I just wanted to drop in and share a bit of those blog posts I've thought about, but in bullet points rather than whole posts.

*The scales continue to confound me.  I stay on plan 100% and yet they fluctuate.  After having two apple days,  I decided I would just stay on plan and see what happens.  Overall the trend is down so that is what matters.

*65MD and I went shopping one day for some new clothes for him.  This would be a funny post if I had time to really share.  We have been married nearly 20 years and have only been clothes shopping together for him maybe 5 times.  There is a reason!  Anyway, he found some things he wanted but they didn't have his size in stock in the store, so we ordered  them online when we got home.  When I say "we" I mean me.  As I was looking through the site, I found a really cute dress, and I ordered it a size smaller than I usually wear.  It was a risk since it was a summer dress and if it was too small now, it would probably be too large next summer.  It fit!!

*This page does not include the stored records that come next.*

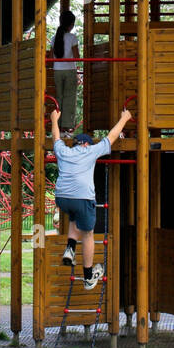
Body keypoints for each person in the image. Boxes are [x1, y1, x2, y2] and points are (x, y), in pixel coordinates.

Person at [50, 106, 131, 290]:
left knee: (74, 218)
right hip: (82, 197)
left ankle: (70, 249)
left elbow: (56, 137)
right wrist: (125, 118)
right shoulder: (91, 151)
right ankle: (88, 277)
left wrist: (54, 119)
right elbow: (111, 136)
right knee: (88, 235)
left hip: (62, 198)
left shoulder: (64, 151)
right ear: (86, 144)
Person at [52, 9, 81, 134]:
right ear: (71, 25)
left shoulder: (54, 38)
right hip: (69, 70)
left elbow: (50, 55)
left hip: (57, 71)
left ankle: (57, 126)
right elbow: (76, 57)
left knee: (59, 98)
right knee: (69, 98)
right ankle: (66, 127)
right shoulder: (72, 38)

*I ordered some more clothes that I expect to arrive tomorrow in that new smaller size.  This is a new place, so there is the risk that their clothes sizes are a little different.  I'll find out tomorrow.

*Only two more weeks left of injections.  I have a number in mind I'd like to see on the scale at the end.  Not so much as a goal weight, but as a marker of 'has this been worth it?'  This time I feel like I have struggled more.  If I see that number, I'll do another round of injections in October.  If not, I'll do something else.

*Between the end of the injections and the potential restart in October, we will celebrate my birthday, 65MD's birthday, our 20th anniversary and take a trip to Asheville, NC for a conference for 65MD.  Wait!  What was I saying about getting into a pattern?